YOUR GOAL. This exercise calls for printing every record exactly once more.

Stored data entries:
%%

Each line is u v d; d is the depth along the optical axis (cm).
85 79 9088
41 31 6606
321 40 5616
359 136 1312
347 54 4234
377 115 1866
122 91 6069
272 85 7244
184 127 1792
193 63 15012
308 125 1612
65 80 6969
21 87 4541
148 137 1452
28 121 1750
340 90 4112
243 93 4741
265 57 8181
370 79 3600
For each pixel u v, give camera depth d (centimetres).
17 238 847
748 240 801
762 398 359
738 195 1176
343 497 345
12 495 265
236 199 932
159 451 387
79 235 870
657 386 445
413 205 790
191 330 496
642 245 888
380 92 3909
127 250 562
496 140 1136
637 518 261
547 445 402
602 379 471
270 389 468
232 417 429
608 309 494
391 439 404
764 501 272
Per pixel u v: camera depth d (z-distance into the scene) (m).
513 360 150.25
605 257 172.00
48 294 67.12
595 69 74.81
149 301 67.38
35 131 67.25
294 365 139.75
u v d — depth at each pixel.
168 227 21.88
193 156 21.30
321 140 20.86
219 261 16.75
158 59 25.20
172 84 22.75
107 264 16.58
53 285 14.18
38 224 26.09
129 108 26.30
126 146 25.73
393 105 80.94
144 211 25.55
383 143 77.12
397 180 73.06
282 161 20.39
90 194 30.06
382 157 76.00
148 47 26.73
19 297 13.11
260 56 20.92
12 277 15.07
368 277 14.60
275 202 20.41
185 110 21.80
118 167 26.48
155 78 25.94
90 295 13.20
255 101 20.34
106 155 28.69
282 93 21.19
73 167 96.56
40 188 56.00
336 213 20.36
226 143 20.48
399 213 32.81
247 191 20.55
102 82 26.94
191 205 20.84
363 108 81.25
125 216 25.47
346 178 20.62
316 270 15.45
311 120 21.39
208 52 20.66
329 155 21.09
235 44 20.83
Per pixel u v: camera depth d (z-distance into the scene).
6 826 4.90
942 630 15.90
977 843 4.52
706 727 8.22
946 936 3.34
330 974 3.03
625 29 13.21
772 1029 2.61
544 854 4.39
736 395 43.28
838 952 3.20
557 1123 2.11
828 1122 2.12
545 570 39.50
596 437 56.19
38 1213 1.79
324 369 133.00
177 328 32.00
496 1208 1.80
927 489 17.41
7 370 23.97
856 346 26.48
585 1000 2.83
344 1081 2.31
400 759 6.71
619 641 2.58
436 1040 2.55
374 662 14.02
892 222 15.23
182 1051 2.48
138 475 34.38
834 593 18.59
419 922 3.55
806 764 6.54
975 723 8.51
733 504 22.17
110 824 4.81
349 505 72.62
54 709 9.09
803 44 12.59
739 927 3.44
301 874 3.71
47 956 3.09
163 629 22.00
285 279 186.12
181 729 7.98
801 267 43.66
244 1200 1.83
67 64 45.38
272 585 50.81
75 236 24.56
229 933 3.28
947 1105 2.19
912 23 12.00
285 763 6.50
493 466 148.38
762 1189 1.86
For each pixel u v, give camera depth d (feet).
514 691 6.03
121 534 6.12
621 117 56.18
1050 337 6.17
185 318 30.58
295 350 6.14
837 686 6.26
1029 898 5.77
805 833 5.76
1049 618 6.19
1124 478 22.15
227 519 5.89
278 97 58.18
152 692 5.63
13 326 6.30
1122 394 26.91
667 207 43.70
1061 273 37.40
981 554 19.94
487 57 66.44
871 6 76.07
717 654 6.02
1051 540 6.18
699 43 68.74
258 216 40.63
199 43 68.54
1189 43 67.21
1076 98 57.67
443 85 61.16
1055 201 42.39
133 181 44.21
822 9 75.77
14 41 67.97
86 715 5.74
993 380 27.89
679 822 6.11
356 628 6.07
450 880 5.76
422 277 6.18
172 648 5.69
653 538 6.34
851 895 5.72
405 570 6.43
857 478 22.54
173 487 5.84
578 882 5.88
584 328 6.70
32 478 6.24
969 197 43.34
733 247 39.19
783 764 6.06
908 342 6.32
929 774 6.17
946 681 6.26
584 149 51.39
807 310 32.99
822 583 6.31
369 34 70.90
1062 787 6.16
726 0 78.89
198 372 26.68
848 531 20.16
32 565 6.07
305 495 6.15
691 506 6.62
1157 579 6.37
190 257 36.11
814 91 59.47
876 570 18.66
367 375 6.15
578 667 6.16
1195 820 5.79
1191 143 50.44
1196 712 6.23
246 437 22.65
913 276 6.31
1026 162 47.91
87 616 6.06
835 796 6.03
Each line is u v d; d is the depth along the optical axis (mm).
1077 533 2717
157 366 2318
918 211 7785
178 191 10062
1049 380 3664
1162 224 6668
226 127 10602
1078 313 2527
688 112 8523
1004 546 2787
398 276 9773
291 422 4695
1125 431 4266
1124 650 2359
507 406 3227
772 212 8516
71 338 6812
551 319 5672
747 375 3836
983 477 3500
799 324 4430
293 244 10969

%%

TASK SOLUTION.
Each line is u v d; d is the depth along the optical axis (cm).
85 79 9088
41 31 6606
321 40 5616
359 136 1312
347 54 4234
377 115 1866
122 91 6069
272 85 7244
184 127 1792
193 63 15012
308 125 1612
65 80 6969
21 87 4541
148 137 1452
28 121 1750
340 90 4112
243 93 4741
265 57 8181
370 79 3600
For each pixel u v, give camera depth d (centimetres).
17 238 847
748 240 801
762 398 359
738 195 1176
343 497 345
12 495 265
236 199 932
159 451 387
79 235 870
657 386 445
413 205 790
191 330 496
642 245 888
380 92 3909
127 250 562
496 140 1136
637 518 261
547 445 402
602 379 471
270 389 468
232 417 429
608 309 494
391 439 404
764 501 272
Per pixel u v: camera depth d (z-distance into the scene) (m).
513 360 150.25
605 257 172.00
48 294 67.12
595 69 74.81
149 301 67.38
35 131 67.25
294 365 139.75
u v d — depth at each pixel.
168 227 21.88
193 156 21.30
321 140 20.86
219 261 16.75
158 59 25.20
172 84 22.75
107 264 16.58
53 285 14.18
38 224 26.09
129 108 26.30
126 146 25.73
393 105 80.94
144 211 25.55
383 143 77.12
397 180 73.06
282 161 20.39
90 194 30.06
382 157 76.00
148 47 26.73
19 297 13.11
260 56 20.92
12 277 15.07
368 277 14.60
275 202 20.41
185 110 21.80
118 167 26.48
155 78 25.94
90 295 13.20
255 101 20.34
106 155 28.69
282 93 21.19
73 167 96.56
40 188 56.00
336 213 20.36
226 143 20.48
399 213 32.81
247 191 20.55
102 82 26.94
191 205 20.84
363 108 81.25
125 216 25.47
346 178 20.62
316 270 15.45
311 120 21.39
208 52 20.66
329 155 21.09
235 44 20.83
Per pixel u v: camera depth d (z-distance into the scene).
6 826 4.90
942 630 15.90
977 843 4.52
706 727 8.22
946 936 3.34
330 974 3.03
625 29 13.21
772 1029 2.61
544 854 4.39
736 395 43.28
838 952 3.20
557 1123 2.11
828 1122 2.12
545 570 39.50
596 437 56.19
38 1213 1.79
324 369 133.00
177 328 32.00
496 1208 1.80
927 489 17.41
7 370 23.97
856 346 26.48
585 1000 2.83
344 1081 2.31
400 759 6.71
619 641 2.58
436 1040 2.55
374 662 14.02
892 222 15.23
182 1051 2.48
138 475 34.38
834 593 18.59
419 922 3.55
806 764 6.54
975 723 8.51
733 504 22.17
110 824 4.81
349 505 72.62
54 709 9.09
803 44 12.59
739 927 3.44
301 874 3.71
47 956 3.09
163 629 22.00
285 279 186.12
181 729 7.98
801 267 43.66
244 1200 1.83
67 64 45.38
272 585 50.81
75 236 24.56
229 933 3.28
947 1105 2.19
912 23 12.00
285 763 6.50
493 466 148.38
762 1189 1.86
For each pixel u v, give camera depth d (feet).
514 691 6.03
121 534 6.12
621 117 56.18
1050 337 6.17
185 318 30.58
295 350 6.14
837 686 6.26
1029 898 5.77
805 833 5.76
1049 618 6.19
1124 478 22.15
227 519 5.89
278 97 58.18
152 692 5.63
13 326 6.30
1122 394 26.91
667 207 43.70
1061 273 37.40
981 554 19.94
487 57 66.44
871 6 76.07
717 654 6.02
1051 540 6.18
699 43 68.74
258 216 40.63
199 43 68.54
1189 43 67.21
1076 98 57.67
443 85 61.16
1055 201 42.39
133 181 44.21
822 9 75.77
14 41 67.97
86 715 5.74
993 380 27.89
679 822 6.11
356 628 6.07
450 880 5.76
422 277 6.18
172 648 5.69
653 538 6.34
851 895 5.72
405 570 6.43
857 478 22.54
173 487 5.84
578 882 5.88
584 328 6.70
32 478 6.24
969 197 43.34
733 247 39.19
783 764 6.06
908 342 6.32
929 774 6.17
946 681 6.26
584 149 51.39
807 310 32.99
822 583 6.31
369 34 70.90
1062 787 6.16
726 0 78.89
198 372 26.68
848 531 20.16
32 565 6.07
305 495 6.15
691 506 6.62
1157 579 6.37
190 257 36.11
814 91 59.47
876 570 18.66
367 375 6.15
578 667 6.16
1195 820 5.79
1191 143 50.44
1196 712 6.23
246 437 22.65
913 276 6.31
1026 162 47.91
87 616 6.06
835 796 6.03
Each line is u v d; d is the depth along the optical axis (mm).
1077 533 2717
157 366 2318
918 211 7785
178 191 10062
1049 380 3664
1162 224 6668
226 127 10602
1078 313 2527
688 112 8523
1004 546 2787
398 276 9773
291 422 4695
1125 431 4266
1124 650 2359
507 406 3227
772 212 8516
71 338 6812
551 319 5672
747 375 3836
983 477 3500
799 324 4430
293 244 10969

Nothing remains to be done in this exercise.